Personnally I think it looks pretty awesome. Maybe this can be the Wife's next ride.....

http://eastbounddown.com/2009/12/mini-suv-gets-closer/


----------



## mullman (Jan 5, 2006)

I don't get it...

But then again, I don't understand Porsche or BMW SUVs either.
And don't get me started on the 5erGT - WTH?


----------



## Billd104 (Aug 30, 2006)

mullman said:


> I don't get it...
> 
> But then again, I don't understand Porsche or BMW SUVs either.
> And don't get me started on the 5erGT - WTH?


:rofl::rofl::thumbup:

5erGT... saw one... drove one... :dunno:


----------



## ggoodlife (May 18, 2009)

Yeah the 5 GT I don't really get, but I like the Mini SUV idea.

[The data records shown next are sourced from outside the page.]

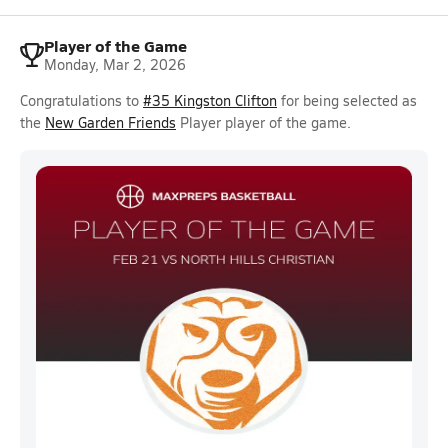
Player of the Game
Monday, Mar 2, 2026
Congratulations to
#35 Kingston Clifton
for being selected as
the
New Garden Friends
Player player of the game.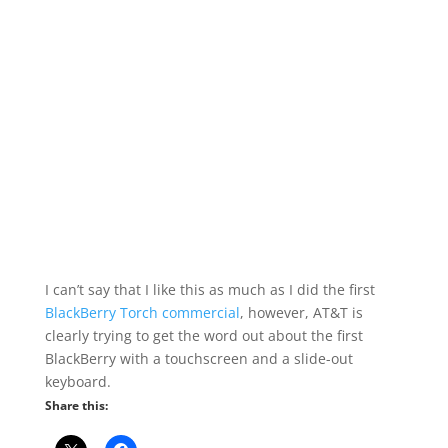
I can’t say that I like this as much as I did the first
BlackBerry Torch commercial
, however, AT&T is
clearly trying to get the word out about the first
BlackBerry with a touchscreen and a slide-out
keyboard.
Share this: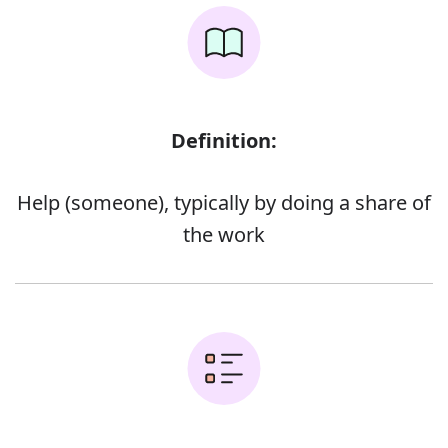
Definition:
Help (someone), typically by doing a share of
the work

Mini needs to sell more than one type of car to be profitable and have a reason to have dealerships. ANd the idea of a small fun SUV seems to make sense to me.


----------



## JMK (Apr 6, 2002)

I like it! On the fence about getting a clubman and now I am going to wait to see this vehicle!


----------



## cubed (Oct 30, 2008)

I am hoping the Crossman -- I think that was the name I saw somewhere -- gets put inot production in the next few years as my X3 replacement. I believe it will be built on the old X3 line at Magna Steyr when the next gen X3 gets moved to US. I think a small suv makes great sense and the if it retains some of the mini's driving dynamics it'll be a blast. AND I hope and trust it will be available with a manual transmission -- unlike all of BMW's next gen SUV's.


----------